Valen Johnson and I recently posted a working paper on a method for stopping trials of ineffective drugs earlier. For Bayesians, we argue that our method is more consistently Bayesian than other methods in common use. For frequentists, we show that our method has better frequentist operating characteristics than the most commonly used safety monitoring method.
The paper looks at binary and time-to-event trials. The results are most dramatic for the time-to-event analog of the Thall-Simon method, the Thall-Wooten method, as shown below.

This graph plots the probability of concluding that an experimental treatment is inferior when simulating from true mean survival times ranging from 2 to 12 months. The trial is designed to test a null hypothesis of 6 months mean survival against an alternative hypothesis of 8 months mean survival. When the true mean survival time is less than the alternative hypothesis of 8 months, the Bayes factor design is more likely to stop early. And when the true mean survival time is greater than the alternative hypothesis, the Bayes factor method is less likely to stop early.
The Bayes factor method also outperforms the Thall-Simon method for monitoring single-arm trials with binary outcomes. The Bayes factor method stops more often when it should and less often when it should not. However, the difference in operating characteristics is not as pronounced as in the time-to-event case.
The paper also compares the Bayes factor method to the frequentist mainstay, the Simon two-stage design. Because the Bayes factor method uses continuous monitoring, the method is able to use fewer patients while maintaining the type I and type II error rates of the Simon design as illustrated in the graph below.

The graph above plots the number of patients used in a trial testing a null hypothesis of a 0.2 response rate against an alternative of a 0.4 response rate. Design 8 is the Bayes factor method advocated in the paper. Designs 7a and 7b are variations on the Simon two-stage design. The horizontal axis gives the true probabilities of response. We simulated true probabilities of response varying from 0 to 1 in increments of 0.05. The vertical axis gives the number of patients treated before the trial was stopped.

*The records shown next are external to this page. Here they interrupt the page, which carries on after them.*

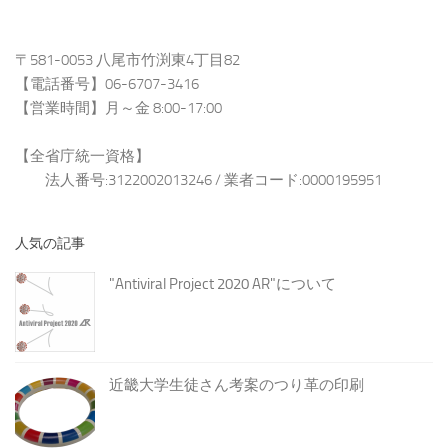
〒581-0053 八尾市竹渕東4丁目82
【電話番号】06-6707-3416
【営業時間】月～金 8:00-17:00
【全省庁統一資格】
法人番号:3122002013246 / 業者コード:0000195951
人気の記事
"Antiviral Project 2020 AR"について
近畿大学生徒さん考案のつり革の印刷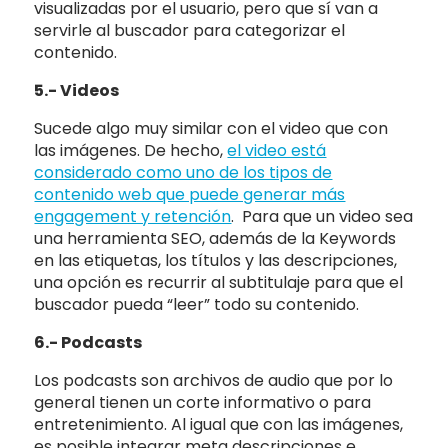
visualizadas por el usuario, pero que sí van a
servirle al buscador para categorizar el
contenido.
5.- Videos
Sucede algo muy similar con el video que con
las imágenes. De hecho,
el video está
considerado como uno de los tipos de
contenido web que puede generar más
engagement y retención
. Para que un video sea
una herramienta SEO, además de la Keywords
en las etiquetas, los títulos y las descripciones,
una opción es recurrir al subtitulaje para que el
buscador pueda “leer” todo su contenido.
6.- Podcasts
Los podcasts son archivos de audio que por lo
general tienen un corte informativo o para
entretenimiento. Al igual que con las imágenes,
es posible integrar meta descripciones e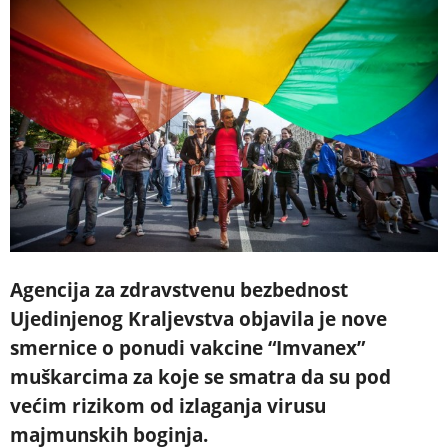
Agencija za zdravstvenu bezbednost
Ujedinjenog Kraljevstva objavila je nove
smernice o ponudi vakcine “Imvanex”
muškarcima za koje se smatra da su pod
većim rizikom od izlaganja virusu
majmunskih boginja.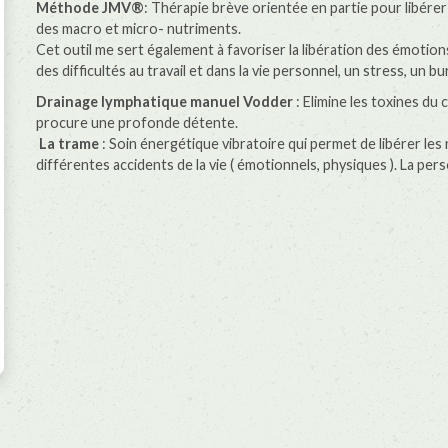
Méthode JMV®
: Thérapie brève orientée en partie pour libérer
des macro et micro- nutriments.
Cet outil me sert également à favoriser la libération des émotions
des difficultés au travail et dans la vie personnel, un stress, un bu
Drainage lymphatique manuel Vodder
: Elimine les toxines du 
procure une profonde détente.
La trame
: Soin énergétique vibratoire qui permet de libérer les 
différentes accidents de la vie ( émotionnels, physiques ). La pe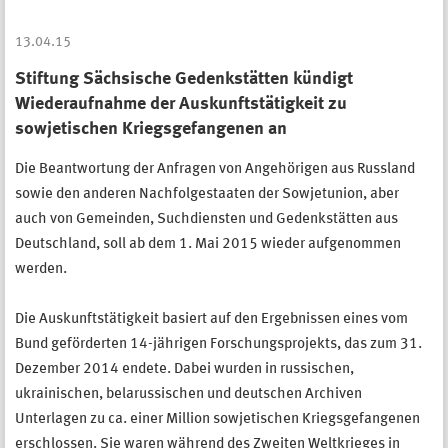
13.04.15
Stiftung Sächsische Gedenkstätten kündigt
Wiederaufnahme der Auskunftstätigkeit zu
sowjetischen Kriegsgefangenen an
Die Beantwortung der Anfragen von Angehörigen aus Russland
sowie den anderen Nachfolgestaaten der Sowjetunion, aber
auch von Gemeinden, Suchdiensten und Gedenkstätten aus
Deutschland, soll ab dem 1. Mai 2015 wieder aufgenommen
werden.
Die Auskunftstätigkeit basiert auf den Ergebnissen eines vom
Bund geförderten 14-jährigen Forschungsprojekts, das zum 31.
Dezember 2014 endete. Dabei wurden in russischen,
ukrainischen, belarussischen und deutschen Archiven
Unterlagen zu ca. einer Million sowjetischen Kriegsgefangenen
erschlossen. Sie waren während des Zweiten Weltkrieges in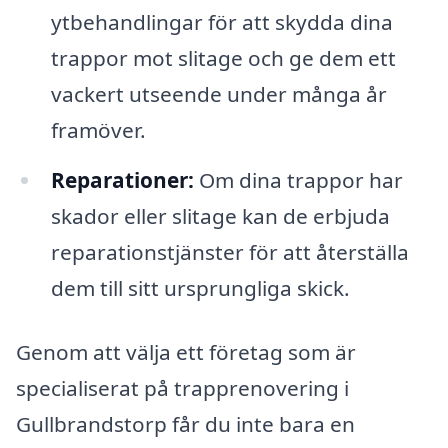
ytbehandlingar för att skydda dina
trappor mot slitage och ge dem ett
vackert utseende under många år
framöver.
Reparationer:
Om dina trappor har
skador eller slitage kan de erbjuda
reparationstjänster för att återställa
dem till sitt ursprungliga skick.
Genom att välja ett företag som är
specialiserat på trapprenovering i
Gullbrandstorp får du inte bara en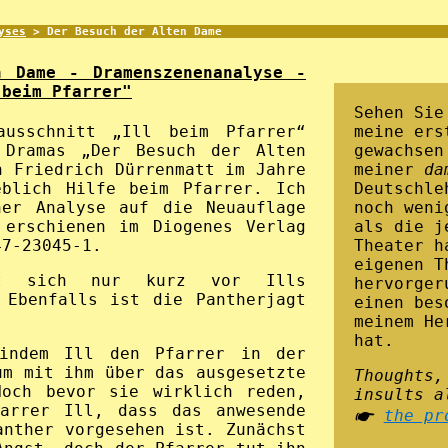
yses
> Der Besuch der Alten Dame
n Dame - Dramenszenenanalyse -
 beim Pfarrer"
Sehen Sie
meine ers
ausschnitt „Ill beim Pfarrer“
gewachsen
Dramas „Der Besuch der Alten
meiner
da
n Friedrich Dürrenmatt im Jahre
Deutschle
eblich Hilfe beim Pfarrer. Ich
noch weni
ner Analyse auf die Neuauflage
als die j
 erschienen im Diogenes Verlag
Theater h
47-23045-1.
eigenen T
et sich nur kurz vor Ills
hervorger
 Ebenfalls ist die Pantherjagt
einen bes
.
meinem He
hat.
indem Ill den Pfarrer in der
um mit ihm über das ausgesetzte
Thoughts,
Noch bevor sie wirklich reden,
insults a
farrer Ill, dass das anwesende
🖝
the pr
anther vorgesehen ist. Zunächst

When the true probability of response is less than the alternative hypothesis, the Bayes factor method treats fewer patients. When the true probability of response is better than the alternative hypothesis, the Bayes factor method treats slightly more patients.

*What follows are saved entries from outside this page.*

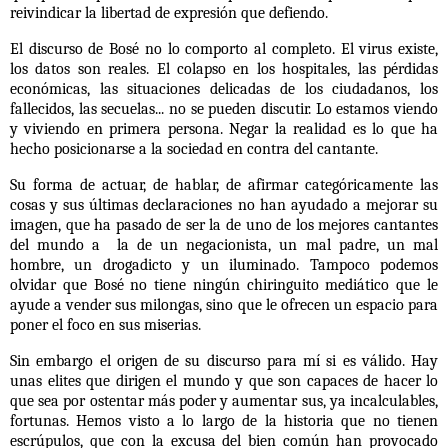
reivindicar la libertad de expresión que defiendo.
El discurso de Bosé no lo comporto al completo. El virus existe,
los datos son reales. El colapso en los hospitales, las pérdidas
económicas, las situaciones delicadas de los ciudadanos, los
fallecidos, las secuelas... no se pueden discutir. Lo estamos viendo
y viviendo en primera persona. Negar la realidad es lo que ha
hecho posicionarse a la sociedad en contra del cantante.
Su forma de actuar, de hablar, de afirmar categóricamente las
cosas y sus últimas declaraciones no han ayudado a mejorar su
imagen, que ha pasado de ser la de uno de los mejores cantantes
del mundo a
la de un negacionista, un mal padre, un mal
hombre, un drogadicto y un iluminado. Tampoco podemos
olvidar que Bosé no tiene ningún chiringuito mediático que le
ayude a vender sus milongas, sino que le ofrecen un espacio para
poner el foco en sus miserias.
Sin embargo el origen de su discurso para mí si es válido. Hay
unas elites que dirigen el mundo y que son capaces de hacer lo
que sea por ostentar más poder y aumentar sus, ya incalculables,
fortunas. Hemos visto a lo largo de la historia que no tienen
escrúpulos, que con la excusa del bien común han provocado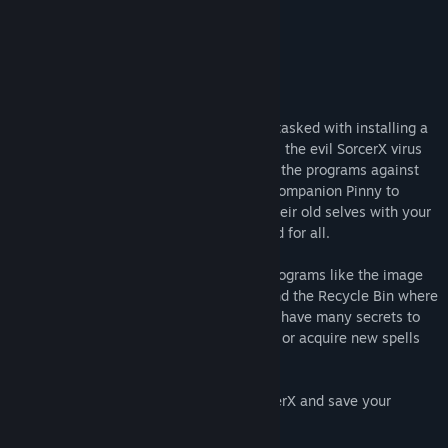
TOVÁBB
Témák megnézése
A játékról
Közösségi csoportok keresése
About Install Wizard
You are just a simple Installation Wizard tasked with installing a
Cím:
Install Wizard
new operating system, MythOS. However, the evil SorcerX virus
Műfaj:
Akció
,
Indie
has managed to corrupt MythOS and turn the programs against
Megjelenés dátuma:
2021. máj. 13.
you! It is now up to you and your digital companion Pinny to
restore the corrupted programs back to their old selves with your
digital magic and defeat SorcerX once and for all.
As the Install Wizard, you will traverse programs like the image
editor Easel, Webnav the web browser, and the Recycle Bin where
dead files still roam. These programs will have many secrets to
find to allow your spells to grow in power or acquire new spells
altogether.
Do you have what it takes to defeat SorcerX and save your
operating system?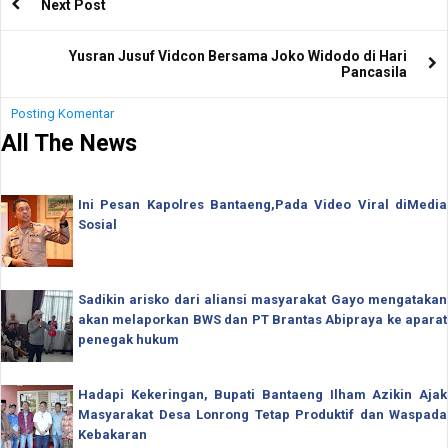
Next Post
Yusran Jusuf Vidcon Bersama Joko Widodo di Hari
Pancasila
Posting Komentar
All The News
Ini Pesan Kapolres Bantaeng,Pada Video Viral diMedia
Sosial
Sadikin arisko dari aliansi masyarakat Gayo mengatakan
akan melaporkan BWS dan PT Brantas Abipraya ke aparat
penegak hukum
Hadapi Kekeringan, Bupati Bantaeng Ilham Azikin Ajak
Masyarakat Desa Lonrong Tetap Produktif dan Waspada
Kebakaran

Design 7a is the strict interpretation of the Simon method: one interim look at the data and another analysis at the end of the trial. Design 7b is the Simon method as implemented in practice, stopping when the criteria for continuing cannot be met at the next analysis. (For example, if the design says to stop if there are three or fewer responses out of the first 15 patients, then the method would stop after the 12th patient if there have been no responses.) In either case, the Bayes factor method uses fewer patients. The rejection probability curves, not shown here, show that the Bayes factor method matches (actually, slightly improves upon) the type I and type II error rates for the Simon two-stage design.